Could anyone let me know if they've discovered any sites in Devon or Cornwall where you can hook up to a water tap directly?
I've heard that this facility exists, but I guess you have to pay more for it. (I'm thinking it would be good for showering.)


----------



## CurlyBoy (Jan 13, 2008)

Hi, yeah there is a site at Newquay, Itchy Feet, but expect to pay about £40/night as it is primarily for RV's.

curlyboy


----------



## boringfrog (Sep 22, 2006)

*Shower in*

Our cold water tank holds 70ltrs hot water 12ltrs, enough for two long showers and wash the dishes. Are you talking about a hot water hook-up?


----------



## Bob45 (Jan 22, 2007)

*Direct hook-up to water tap?*

Most Caravan Club sites have "serviced pitches" which are slightly more expensive but include a fresh water connection and small grid for dumping waste water.
You obviously need the right tap connections and extension pipe for waste water.

Bob


----------



## Marrabone (Apr 8, 2010)

Hi,

The newly renovated CC site at Looe has a few serviced pitches. I think they are about £3.50 per night extra. Very nice site too.


----------



## Annsman (Nov 8, 2007)

Like "boringfrog" I'm not sure why you think a direct water hook up would be an advantage for showering.


----------



## Rapide561 (Oct 1, 2005)

*Water*



Annsman said:


> Like "boringfrog" I'm not sure why you think a direct water hook up would be an advantage for showering.

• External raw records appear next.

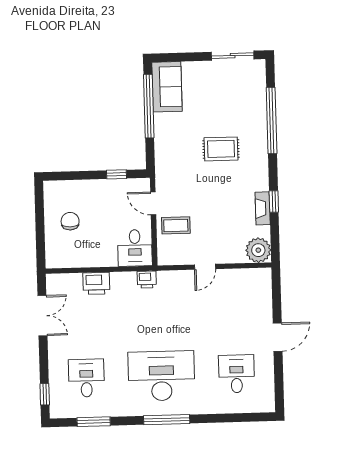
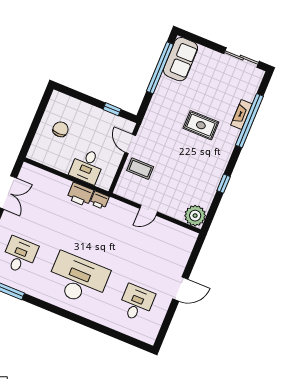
fireplace: (263, 208) -> (242, 115), moved
desk: (135, 248) -> (87, 166), moved
printer: (96, 283) -> (80, 194), moved
window: (167, 420) -> (67, 314), removed

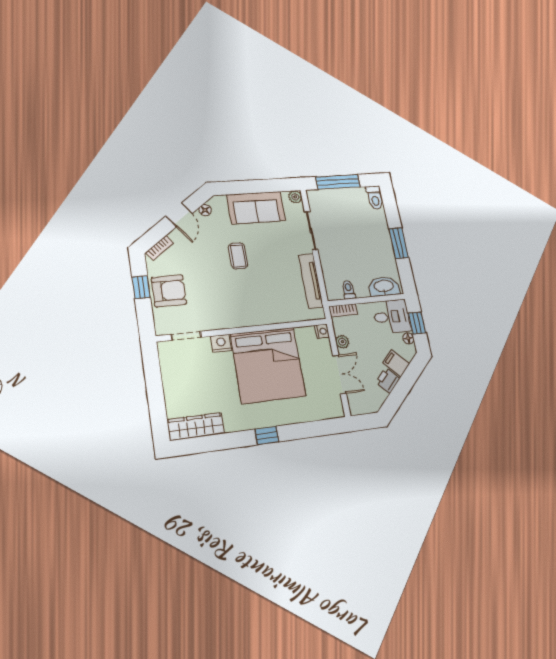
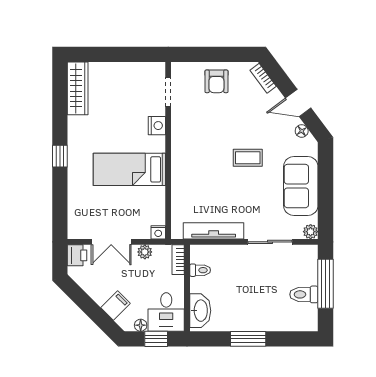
toilet: (375, 198) -> (304, 294), moved
window: (141, 287) -> (223, 54), removed
armchair: (169, 291) -> (216, 81), width x0.72, depth x0.72
bed: (268, 365) -> (129, 169), width x0.49
printer: (388, 380) -> (77, 255), moved, turned 45

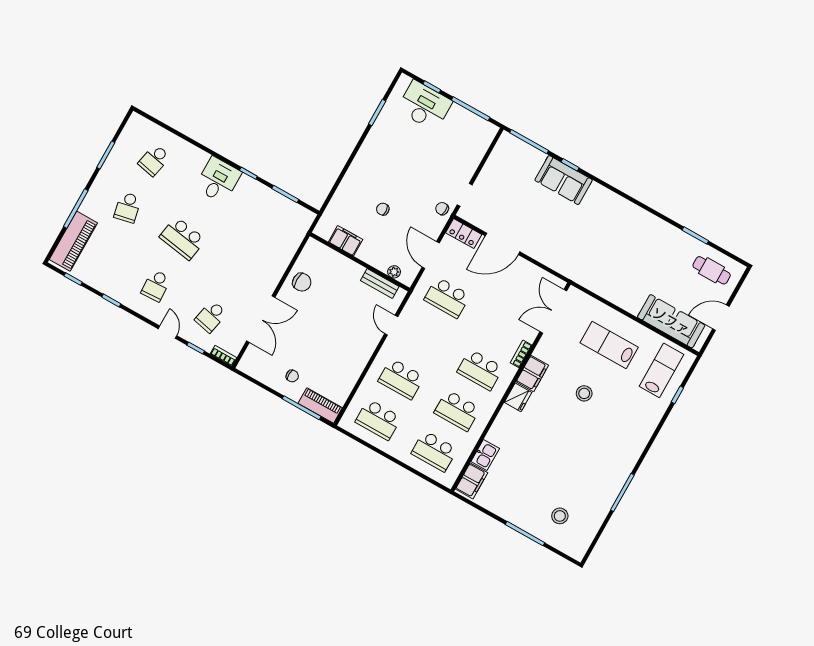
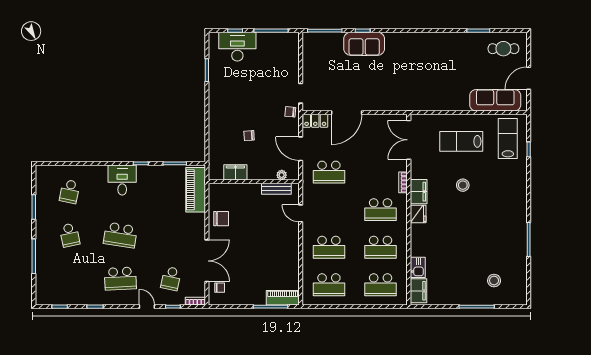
piano: (73, 241) -> (196, 190), moved, turned 180
school desk: (156, 286) -> (120, 279), width x1.85
chair: (292, 376) -> (220, 288), moved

Presumably to avoid the need to move the motorhome to fill with water, or the never ending run with a jerrican.

Russell


----------



## Stanner (Aug 17, 2006)

*Re: Water*



Rapide561 said:


> Annsman said:
> 
> 
> > Like "boringfrog" I'm not sure why you think a direct water hook up would be an advantage for showering.
> ...


But surely you need the right sort of plumbing in the van to be able to make use of it - just having a hose running all the time isn't going to achieve anything other than a very wet patch under the filler hatch. ??


----------



## PeterandLinda (Feb 21, 2009)

Hi

If you think you are going to get a shower like in a house, forget it.

You could get one in the campsite showers, but not in the van as it is designed to conserve water and power, even if you were connected to mains water.

Even American RVs with full 'town water' and sewage connections don't give 'power shower' facilities.

P&L


----------